Over three hundred squatters living in kiosks along the Tema motorway have been thrown out, after the Ministry of Roads and Tema West Assembly flattened the structures.
The unannounced demolition exercise was carried Wednesday under watch of heavy armed police personnel.
The area, known as the Kiosk Estate, is about two acres and because the settlement is unplanned, open defecation is a common sight, as the squatters hide in the bushes along the motorway to egest.
Additionally, a lot of criminal activities go on at the Kiosk Estate.
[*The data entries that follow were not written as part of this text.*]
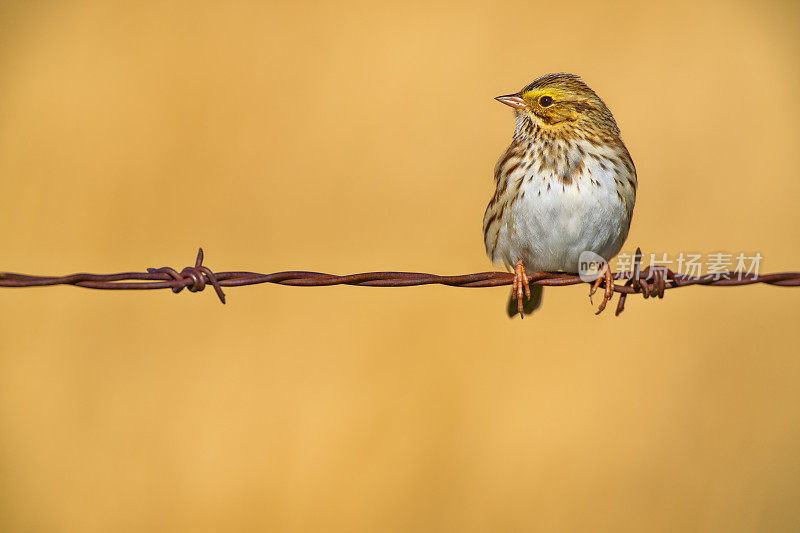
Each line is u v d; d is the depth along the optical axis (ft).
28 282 22.12
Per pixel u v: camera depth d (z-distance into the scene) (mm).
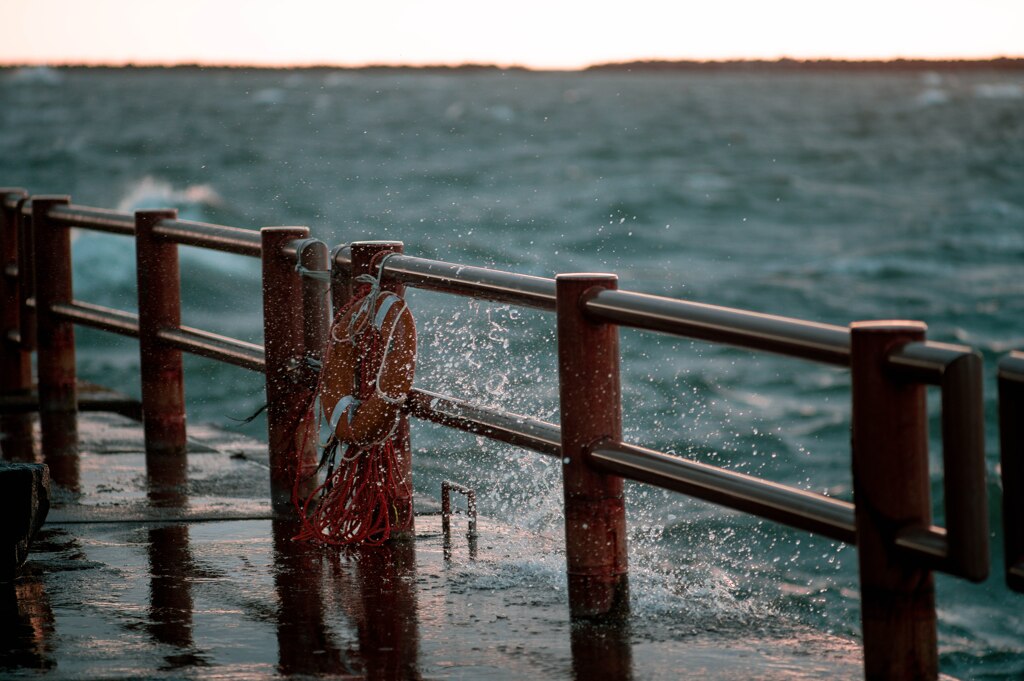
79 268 25891
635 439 12609
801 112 155250
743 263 34375
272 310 5434
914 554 2699
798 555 8172
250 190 54719
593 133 107750
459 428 4465
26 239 8211
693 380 15719
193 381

Some time in 2017, the Minister for Road, Amoako Atta, sent a caution to the squatters at the Kiosk Estate and all other such inhabitants along the Tema motorway to vacate before the Ministry visited any harsh exercise on them.
Some of the squatters who saw the seriousness in the Minister’s warning, quickly moved out, however, the others, who considered the caution as one of the usual political orders, corked their ears and continued to grow their family in the shanty area.
Indeed, commuters who approached the Kiosk Estate were always welcomed by a pungent smell, and that, the Road Minister said, could not persist.
The Kiosk Estate is close to companies and cosy residential areas and considering the total darkness in the estate, many commuters on the Tema-Accra motorway have expressed fear that criminals who attack passengers on the motorway could be coming from this place.
These and many concerns raised by the companies and residents at the cosy residential areas.
When the Awake News team arrived at the scene, many residents were seen rushing to collect their portable belongings and calling other residents who were not at home at the time of the demolition, to dash
back to salvage their properties.
Some of the affected squatters expressed worry of the situation, and wondered where they could temporarily put up and keep their belongings.
According to them, somebody who claimed ownership of the land they lived on gave them three months to relocate and they were making plans to move out.
They, therefore, expressed shock at the abrupt flattening of their structures today, when the three months’ deadline was not due.
As uncontrollable tears flooded the faces of women and children especially, the operators of the bulldozers accelerated the earth moving machine the more to grind the wooden structures to end the existence of the Kiosk Estate.